• [Brief A]:
Answer these questions about the SAS DO-loop article:
(i) What are the three forms of the iterative DO statements?
(ii) Which part of an index-variable specification is required?
(iii) What type may stop-expression and increment-expression be?
• [Brief B]: Duplicate the rows verbatim, from the row containing "left elbow: (1042, 367, -12)" through the final row, both included.

++++ Excerpted passage ++++

Little known secrets of DO-loops with index variables

By Leonid Batkhan on SAS Users July 6, 2021 Topics | Learn SAS Programming Tips

Complex loops in SAS programming Iterative loops are one of the most powerful and imperative features of any programming language, allowing blocks of code to be automatically executed repeatedly with some variations. In SAS we call them DO-loops because they are defined by the iterative DO statements. These statements come in three distinct forms:

DO with index variable
DO UNTIL
DO WHILE

In this blog post we will focus on the versatile iterative DO loops with index variable pertaining to SAS DATA steps, as opposed to its modest IML’s DO loops subset.

Iterative DO statement with index variable

The syntax of the DATA step’s iterative DO statement with index variable is remarkably simple yet powerful:

DO statement with index-variable

DO index-variable=specification-1 <, ...specification-n>;

...more SAS statements...

END;

It executes a block of code between the DO and END statements repeatedly, controlled by the value of an index variable. Given that angle brackets (< and >) denote “optional”, notice how index-variable requires at least one specification (specification-1) yet allows for multiple additional optional specifications (<, ...specification-n>) separated by commas.

Now, let’s look into the DO statement’s index-variable specifications.

Index-variable specification

Each specification denotes an expression, or a series of expressions as follows:

start-expression <TO stop-expression> <BY increment-expression> <WHILE (expression) | UNTIL (expression)>

Note that only start-expression is required here whereas <TO stop-expression>, <BY increment-expression>, and <WHILE (expression) or UNTIL (expression)> are optional.

Start-expression may be of either Numeric or Character type, while stop-expression and increment-expression may only be Numeric complementing Numeric start-expression.

++++ Data ++++

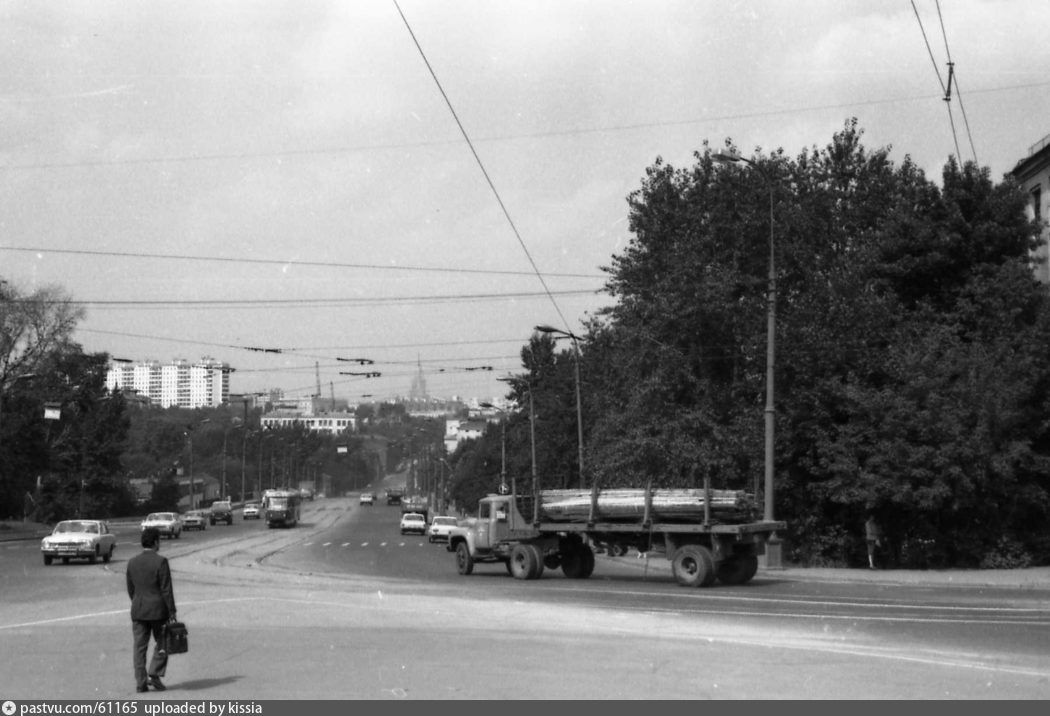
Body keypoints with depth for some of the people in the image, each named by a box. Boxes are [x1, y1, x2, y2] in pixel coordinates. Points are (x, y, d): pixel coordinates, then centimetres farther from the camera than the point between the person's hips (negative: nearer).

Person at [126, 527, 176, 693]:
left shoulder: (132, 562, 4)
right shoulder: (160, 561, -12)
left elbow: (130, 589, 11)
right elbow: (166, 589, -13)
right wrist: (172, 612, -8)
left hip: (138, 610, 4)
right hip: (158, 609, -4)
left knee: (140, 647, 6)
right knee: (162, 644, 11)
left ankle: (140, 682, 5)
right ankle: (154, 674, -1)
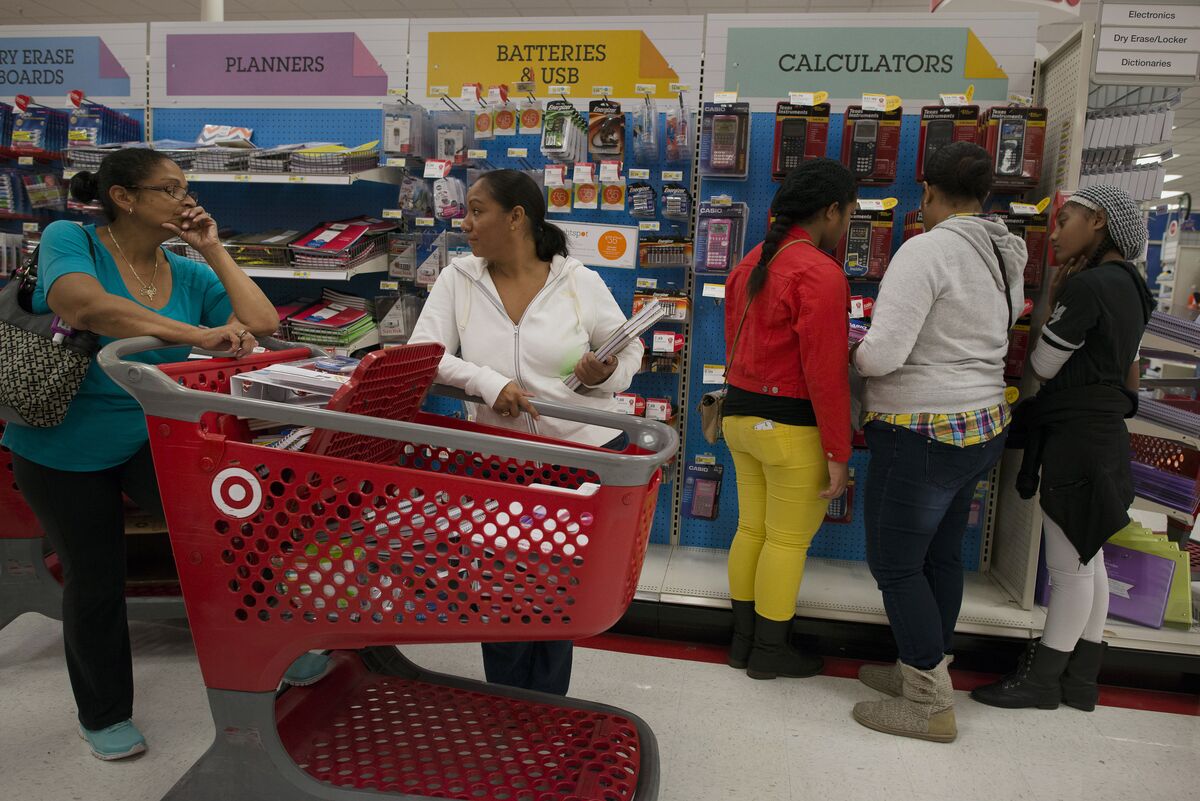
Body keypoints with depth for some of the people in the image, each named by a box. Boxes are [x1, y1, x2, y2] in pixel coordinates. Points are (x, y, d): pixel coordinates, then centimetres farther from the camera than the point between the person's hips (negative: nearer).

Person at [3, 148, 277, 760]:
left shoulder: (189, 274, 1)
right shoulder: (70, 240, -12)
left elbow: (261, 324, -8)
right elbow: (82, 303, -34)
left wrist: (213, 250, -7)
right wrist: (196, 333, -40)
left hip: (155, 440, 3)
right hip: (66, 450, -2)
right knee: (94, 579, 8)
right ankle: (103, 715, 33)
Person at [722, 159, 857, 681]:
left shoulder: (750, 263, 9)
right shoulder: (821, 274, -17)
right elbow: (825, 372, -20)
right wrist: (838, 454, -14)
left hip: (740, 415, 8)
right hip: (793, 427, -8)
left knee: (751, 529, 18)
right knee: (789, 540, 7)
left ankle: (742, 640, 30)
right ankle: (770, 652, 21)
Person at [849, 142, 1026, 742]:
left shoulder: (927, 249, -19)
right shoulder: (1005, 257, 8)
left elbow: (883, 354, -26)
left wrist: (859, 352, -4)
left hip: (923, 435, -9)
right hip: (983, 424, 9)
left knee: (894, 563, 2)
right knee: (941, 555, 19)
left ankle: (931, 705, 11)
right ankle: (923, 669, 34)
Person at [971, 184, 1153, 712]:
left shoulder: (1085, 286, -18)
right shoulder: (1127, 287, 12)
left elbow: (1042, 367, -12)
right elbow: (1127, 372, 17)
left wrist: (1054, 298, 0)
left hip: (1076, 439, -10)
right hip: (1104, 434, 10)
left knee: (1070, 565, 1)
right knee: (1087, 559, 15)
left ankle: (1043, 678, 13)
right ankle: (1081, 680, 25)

++++

• [Exercise output A]:
(i) DO with index variable, DO UNTIL, and DO WHILE.
(ii) The start-expression.
(iii) Only Numeric.

• [Exercise output B]:
left elbow: (1042, 367, -12)
right elbow: (1127, 372, 17)
left wrist: (1054, 298, 0)
left hip: (1076, 439, -10)
right hip: (1104, 434, 10)
left knee: (1070, 565, 1)
right knee: (1087, 559, 15)
left ankle: (1043, 678, 13)
right ankle: (1081, 680, 25)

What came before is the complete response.